We have the fourier-transform:
$$F\{f\}(w) = \int_{-\infty}^\infty f(x)\exp(iwx)dx$$
Which has extremely many applications and interpretations throughout science and engineering. For instance since it has the famous convolution rule: $$F(f*g) = F(f)\cdot F(g)$$ which can be used to speed up convolutions, it also has special differentiation and integration rules: $$F\left\{\frac{\partial f}{\partial x}\right\}(w) = wiF\{f\}(w)$$ $$F\left\{\int f\right\}(w) = \frac{F\{f\}(w)}{iw}$$ making it very useful in solving differential equations.

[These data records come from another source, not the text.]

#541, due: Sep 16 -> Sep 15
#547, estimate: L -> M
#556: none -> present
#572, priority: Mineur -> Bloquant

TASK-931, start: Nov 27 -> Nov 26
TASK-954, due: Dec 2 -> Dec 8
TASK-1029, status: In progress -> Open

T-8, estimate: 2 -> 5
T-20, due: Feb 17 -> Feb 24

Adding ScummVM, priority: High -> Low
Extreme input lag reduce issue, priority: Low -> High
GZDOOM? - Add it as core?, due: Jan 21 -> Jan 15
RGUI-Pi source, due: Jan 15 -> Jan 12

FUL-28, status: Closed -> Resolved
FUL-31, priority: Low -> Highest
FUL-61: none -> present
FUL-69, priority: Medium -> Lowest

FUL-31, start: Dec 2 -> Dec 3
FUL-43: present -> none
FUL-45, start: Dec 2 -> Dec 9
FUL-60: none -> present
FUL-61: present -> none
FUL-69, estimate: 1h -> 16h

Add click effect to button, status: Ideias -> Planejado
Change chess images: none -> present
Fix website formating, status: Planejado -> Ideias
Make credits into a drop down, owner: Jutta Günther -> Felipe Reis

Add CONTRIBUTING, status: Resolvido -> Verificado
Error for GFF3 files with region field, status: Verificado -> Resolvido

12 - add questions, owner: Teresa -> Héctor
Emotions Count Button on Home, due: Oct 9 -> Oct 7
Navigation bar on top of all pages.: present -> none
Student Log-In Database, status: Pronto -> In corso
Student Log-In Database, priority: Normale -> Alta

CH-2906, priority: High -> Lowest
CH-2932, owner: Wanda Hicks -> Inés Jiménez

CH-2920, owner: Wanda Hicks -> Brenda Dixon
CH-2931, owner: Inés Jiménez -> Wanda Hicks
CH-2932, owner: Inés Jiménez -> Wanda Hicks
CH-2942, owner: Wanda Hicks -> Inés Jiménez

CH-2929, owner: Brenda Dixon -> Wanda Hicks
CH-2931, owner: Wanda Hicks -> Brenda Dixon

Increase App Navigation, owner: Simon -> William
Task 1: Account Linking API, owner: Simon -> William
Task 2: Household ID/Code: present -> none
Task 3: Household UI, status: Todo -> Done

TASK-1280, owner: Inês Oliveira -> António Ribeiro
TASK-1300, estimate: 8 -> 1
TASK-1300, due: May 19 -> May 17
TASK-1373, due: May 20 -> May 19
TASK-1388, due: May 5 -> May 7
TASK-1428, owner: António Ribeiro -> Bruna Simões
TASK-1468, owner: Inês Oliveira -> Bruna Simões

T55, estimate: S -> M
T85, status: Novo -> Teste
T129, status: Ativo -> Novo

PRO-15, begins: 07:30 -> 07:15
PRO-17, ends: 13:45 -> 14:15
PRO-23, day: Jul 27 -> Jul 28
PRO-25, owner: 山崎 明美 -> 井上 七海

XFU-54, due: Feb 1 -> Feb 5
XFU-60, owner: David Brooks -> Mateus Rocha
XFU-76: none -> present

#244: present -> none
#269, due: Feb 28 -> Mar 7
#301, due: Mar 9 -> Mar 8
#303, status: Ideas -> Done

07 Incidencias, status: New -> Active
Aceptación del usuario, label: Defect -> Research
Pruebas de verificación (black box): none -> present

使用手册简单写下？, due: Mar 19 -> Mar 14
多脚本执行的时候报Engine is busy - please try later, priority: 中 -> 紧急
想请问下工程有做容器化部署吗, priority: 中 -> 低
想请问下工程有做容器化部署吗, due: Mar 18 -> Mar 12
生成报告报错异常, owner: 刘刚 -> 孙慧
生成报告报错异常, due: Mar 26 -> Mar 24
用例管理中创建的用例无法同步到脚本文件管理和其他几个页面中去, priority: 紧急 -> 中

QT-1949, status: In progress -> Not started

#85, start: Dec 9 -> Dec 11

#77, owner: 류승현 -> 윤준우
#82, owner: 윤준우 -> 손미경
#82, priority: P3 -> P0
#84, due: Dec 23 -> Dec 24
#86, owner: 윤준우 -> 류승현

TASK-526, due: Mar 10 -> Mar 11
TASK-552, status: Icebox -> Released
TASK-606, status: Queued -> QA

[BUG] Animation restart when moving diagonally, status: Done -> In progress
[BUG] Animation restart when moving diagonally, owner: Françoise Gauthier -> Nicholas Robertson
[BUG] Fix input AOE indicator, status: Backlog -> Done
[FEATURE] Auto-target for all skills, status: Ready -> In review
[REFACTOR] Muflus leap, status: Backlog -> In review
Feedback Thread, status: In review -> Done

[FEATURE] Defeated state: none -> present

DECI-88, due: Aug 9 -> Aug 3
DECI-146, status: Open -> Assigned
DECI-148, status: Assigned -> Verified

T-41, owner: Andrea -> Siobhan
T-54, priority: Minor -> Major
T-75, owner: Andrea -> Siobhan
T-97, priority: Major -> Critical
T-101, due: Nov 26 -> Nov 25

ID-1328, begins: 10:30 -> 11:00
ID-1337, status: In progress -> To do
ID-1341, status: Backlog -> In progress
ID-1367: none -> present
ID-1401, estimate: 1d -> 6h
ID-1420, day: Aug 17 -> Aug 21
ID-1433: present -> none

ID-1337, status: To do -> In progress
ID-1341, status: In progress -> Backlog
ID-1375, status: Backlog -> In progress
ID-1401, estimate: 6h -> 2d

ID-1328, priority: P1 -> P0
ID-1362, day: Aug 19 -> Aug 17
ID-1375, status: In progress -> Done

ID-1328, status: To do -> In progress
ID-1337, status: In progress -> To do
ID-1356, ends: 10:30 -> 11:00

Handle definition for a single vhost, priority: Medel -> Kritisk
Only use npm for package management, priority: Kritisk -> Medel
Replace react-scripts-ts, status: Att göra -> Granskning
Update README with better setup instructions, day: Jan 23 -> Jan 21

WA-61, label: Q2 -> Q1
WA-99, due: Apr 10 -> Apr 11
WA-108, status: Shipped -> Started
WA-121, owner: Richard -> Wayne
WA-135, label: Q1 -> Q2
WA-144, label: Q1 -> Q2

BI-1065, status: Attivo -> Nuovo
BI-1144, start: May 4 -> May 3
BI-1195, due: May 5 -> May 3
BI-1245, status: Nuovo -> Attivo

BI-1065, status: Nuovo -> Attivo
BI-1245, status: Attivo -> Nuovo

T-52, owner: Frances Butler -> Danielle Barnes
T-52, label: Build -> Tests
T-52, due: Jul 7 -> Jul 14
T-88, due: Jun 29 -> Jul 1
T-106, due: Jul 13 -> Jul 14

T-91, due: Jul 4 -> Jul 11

So I have thought about what happens if we replace the complex exponential with a logarithm:
$$L\{f\}(w) = \int_{0}^\infty f(x)\log(wx)dx$$
Do you think this would make sense to investigate? Could it have any interesting properties? Are there any other integral transforms involving logarithms which are interesting or useful?
EDIT Observation by Tom-Tom, we can rewrite it as:
$$\int_0^\infty f(x)\log(\omega x)\mathrm dx= \left(\int_0^\infty f(x)\mathrm dx\right)\log(\omega) +\int_0^\infty f(x)\log(x)\mathrm dx = a \log(w) + b$$ with constants: $a$ is the integral of $f$ and $b$ is a log-weighted integral of $f$.